# Advice on a New Set-up



## hanzosteel (Oct 7, 2009)

personally, i'd stay away from getting the channel/est set-up - u'll b jake's slave forever. u should get urself into a local shop and ask about other companies. it's not that burton makes crap, it's just that u'll save some money with lesser known brands like nitro who make equally good boards. y limit your options with channel/est? even burton's non-channel boards would be a better option. there are plenty of local shops around toronto - sanction, hogtown, boardzone, sign of the skier, etc.


----------



## ---NT--- (Oct 11, 2009)

My advice is to go into a lot of board shops. Look at as many as you can, talk to the shop workers (don't talk to reps!), pick the boards up and flex them and once you have a handful you're interested in start doing internet research to narrow it down even further, then make your final decision in-shop after another physical handling. If you can, once you've narrowed your selection down to 2-5 demo them (if your mountain has a demo shop that carries the boards you're looking at).
Over the years I've come up with some general rules for myself, over time you'll probably develop some guidelines that work for you. Mine are:
No Burton boards or bindings
No boards or bindings made by an apparel company.
No bindings without adjustable heel cups (Flow is the exception to this rule...I like them).
I prefer to buy from a smaller company that specializes in snowboarding (Mervin Mfg, Capita) rather than a mega-corp or ski manufacturer.


----------



## Mountainmenace (Sep 27, 2009)

---NT--- said:


> My advice is to go into a lot of board shops. Look at as many as you can, talk to the shop workers (don't talk to reps!), pick the boards up and flex them and once you have a handful you're interested in start doing internet research to narrow it down even further, then make your final decision in-shop after another physical handling. If you can, once you've narrowed your selection down to 2-5 demo them (if your mountain has a demo shop that carries the boards you're looking at).
> Over the years I've come up with some general rules for myself, over time you'll probably develop some guidelines that work for you. Mine are:
> No Burton boards or bindings
> No boards or bindings made by an apparel company.
> ...



this is good info that NT is giving 



THE JIB CRIB - THE WORLD'S BEST INDOOR SNOWBOARD RACK - Home


----------



## gjsnowboarder (Sep 1, 2009)

*Advice fo new-set-up*

First off don't listen to the comments that state to stay away from one company or another just because they are big or small. Instead focus on getting the gear that matches your style of riding.
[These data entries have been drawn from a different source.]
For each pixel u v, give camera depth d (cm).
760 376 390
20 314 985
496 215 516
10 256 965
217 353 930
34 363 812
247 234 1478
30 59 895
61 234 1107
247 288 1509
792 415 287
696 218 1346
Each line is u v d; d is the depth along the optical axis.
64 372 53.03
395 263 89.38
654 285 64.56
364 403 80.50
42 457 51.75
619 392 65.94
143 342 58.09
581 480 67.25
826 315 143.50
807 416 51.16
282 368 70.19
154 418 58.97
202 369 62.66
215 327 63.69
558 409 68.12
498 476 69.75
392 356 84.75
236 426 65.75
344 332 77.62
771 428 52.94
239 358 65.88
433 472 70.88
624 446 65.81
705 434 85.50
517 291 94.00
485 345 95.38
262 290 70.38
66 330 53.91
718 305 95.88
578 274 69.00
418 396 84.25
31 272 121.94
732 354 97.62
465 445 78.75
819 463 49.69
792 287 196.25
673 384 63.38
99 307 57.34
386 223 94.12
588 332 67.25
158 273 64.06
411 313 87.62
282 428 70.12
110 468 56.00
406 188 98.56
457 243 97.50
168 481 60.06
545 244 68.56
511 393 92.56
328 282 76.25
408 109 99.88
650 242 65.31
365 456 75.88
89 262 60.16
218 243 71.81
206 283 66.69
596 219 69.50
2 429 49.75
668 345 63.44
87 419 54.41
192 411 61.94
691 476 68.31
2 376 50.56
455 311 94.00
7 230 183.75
By your post you wanted a set-up with quick response. In this case you will want to aim for boots and bindings that are higher in the stiffness scale.

From your post and name and previous board choice it appears you are of the female gender. In this case make sure your set-up is women specific. The flex patterns, stiffness of material, and postioning on the equipment is designed to work with women specific body geometry.

For boards look at these companies - Burton, Ride, Arbor, K2, or some local company in your area
For Bindings - Ride, Burton, Salomon
For Boots - Burton, Ride, Salomon, K2

I have friends that tried out other companies and these companies typically was the most common gear purchased.


----------



## ---NT--- (Oct 11, 2009)

gjsnowboarder said:


> First off don't listen to the comments that state to stay away from one company or another just because they are big or small.


Oh, but she should listen to comments about which companies to gravitate towards?



gjsnowboarder said:


> For boards look at these companies - Burton, Ride, Arbor, K2, or some local company in your area
> For Bindings - Ride, Burton, Salomon
> For Boots - Burton, Ride, Salomon, K2


BTW, I never told her to stay away from certain companies - I was giving examples of criteria that I've built for myself over the years. I'm perfectly willing to admit that Burton and K2 make some good products - but I'm not going to buy them for personal reasons. All purchases should be personal and not based on what's hyped or trendy. Choose what's right for you, not what someone else thinks is right for you.


----------



## Nivek (Jan 24, 2008)

Lots of people riding icy mountains are on Mervin and Neversummer. They both have very good grip on ice. Which one is better? That depends on who you ask. I could tell you what I prefer, but that wouldn't do you any good. So...

Boards I recommend are: NS Lotus-R, Gnu B-Pro, CAPiTA Midnight, K2 EcoPop, Nitro T1 womens, Arbor Push, Salomon Ivy, Ride Canvas

Bindings I like: Union Milans, Ride DVA, K2 Auto Agogo, Salomon Stella

Boots you'll just have to try on everything and anything you can find. Noone can tell you how your foot is going to fit in a boot. Choose whatever is most comfortable. Then make sure to bring your boots with you when you shop for bindings, make sure they fit well.


----------



## lilfoot1598 (Mar 7, 2009)

Check out Gnu, Roxy, and Never Summer boards for excellent grip on ice. The Burton Feather is the most basic beginner board you can buy - keep in mind that most boards you buy will feel more responsive in comparison. 

Rome Madison bindings come highly recommended, although I think they may be a bit softer than you'd like. Also check out K2 Virtues.

Good luck!


----------



## Guest (Oct 24, 2009)

Hey All - Thanks so much for the guidance on this! I've gone out to almost every shop in Toronto and I think I've landed on the Arbor Push as my board. I'm still figuring out the bindings but leaning towards an older version of Escapades ('08).

Still have to work on the boots, but have to try on way more before I can make a call on that.

Thanks again for the help guys!
carme


----------